In a concrete beam, the steel rebar is placed in the lower part of the beam, so that the tensile forces are countered by the reinforcement. The steel reinforcement is bonded to the surrounding concrete so that stress is transferred between the two materials.
In a further development the steel is stretched before the development of bond between it and the surrounding concrete. When the force that produces the stretch is released, the concrete becomes precompressed in the part of the structural member that is normally the tensile zone under load. The application of loads when the structure is in service reduces the precompression, but generally tensile cracking is avoided. Such concrete is known as "prestressed concrete".
There are a number of drawbacks to steel reinforcement in concrete construction, at least in certain applications.
The durability of concrete structures, in corrosive environments such as bridge beams and decks and parking garage floors, is determined by the life of the reinforcement steel. In the snowy Northeast, the salt applied to roads in the winter leaches into the concrete and causes the reinforcing bars to rust away. This has resulted in the need for massive road reconstruction in recent years, as the road and bridge slabs poured in the construction of the Interstate Highway System in the 1960's begin to crack and fail all over the Northeast. The safety implications for reinforced concrete used in beams and decks in road bridges and parking structures are frightening.
In other applications, the steel in conventional reinforced concrete may be a problem. Magnetically levitated (MagLev) trains depend on strong magnetic fields and linear induction motors which may be disrupted by metallic reinforcing in supporting beams.
There have been several attempts in the past at replacing steel reinforcing bars with bars which are partly or entirely made of non-metallic materials. These have, in general, resulted in round reinforcements made of continuous fibers such as carbon, aramid or glass in resin, which resemble the traditional steel rebars. Because of the failure of the concrete to adhere properly to the plastic reinforcement, the rebars are commonly wrapped in spirals of additional plastic material to provide something for the concrete to grip. This has not been entirely successful, for several reasons: the helical wrapping or rings intended to provide grip tend to slip along the length of the rebar; the lack of a secure method of anchoring the reinforcement; and, if the external helical wrapping is stressed so that indentations occur, these indentations create sharp kinks in the longitudinal fibers initiating failure; in a pultrusion process, as the diameter increases, the strength of the resulting bar is reduced due to non-uniform curing across the bar.

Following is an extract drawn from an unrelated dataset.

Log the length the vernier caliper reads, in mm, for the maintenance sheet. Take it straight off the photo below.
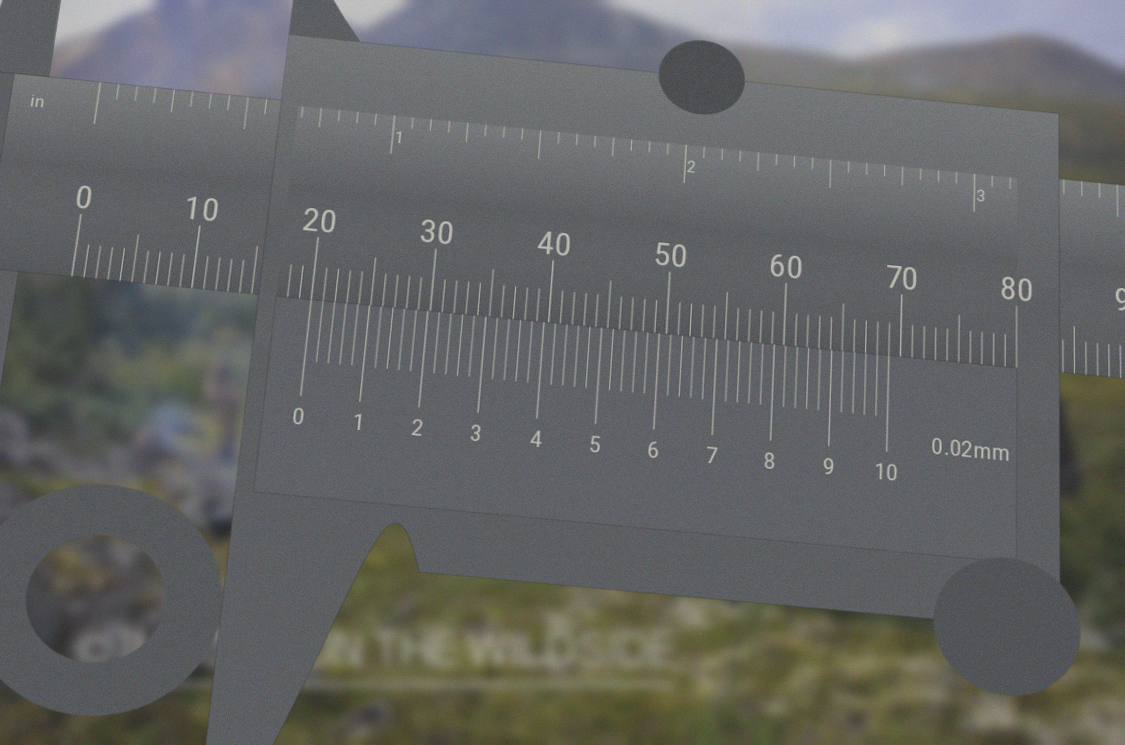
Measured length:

L'Esperance, et al., U.S. Pat. No. 4,620,401, is typical of these earlier non-metallic reinforcing bars. The bar is formed by a process called "continuous pultrusion", whereby the fibers are drawn through a bath of resin, wrapped with the spiral fibers for mechanical adhesion to the concrete, sprayed with more resin, and cut to length. Pultrusion poses problems for reinforcing bars because of non-uniform strength because of non-uniform wetting of the fibers and curing of the resin. As the diameter increases the strength per unit area tends to decrease. L'Esperance has outside "embossments", corresponding to the transverse ribs of the present invention. Without the cover plies of the present invention, these "embossments" will tend to slide along the bar when put under stress.
Goldfein, U.S. Pat. No. 2,921,463, is a glass fiber reinforcement for concrete which has no ribs or other means to increase adhesion with the concrete. The glass fibers are bound with a resin which is still wet when the fibers are placed in the concrete, or in a separate operation, cement is applied to the wet resin to create a primer to which the concrete can bond.
Abbott, U.S. Pat. No. 3,167,882, is a method of prestressing concrete. A rod made of two parts of different materials, bonded with a bonding agent which can be destroyed by heat. The core part, made an electrically conductive material such as steel or cast iron, is prestressed in compression. Layers of a material having a high tensile stress, such as a suitable steel alloy or fiberglass, are bonded to the sides of the core while the core is under compression. After the bonding is complete, the compression in the core is released, and the compressive force becomes a tension in the side layers. The rod is set into the concrete and after the concrete cures an electrical current is passed through the core, heating it and releasing the bond between the core and the side layers.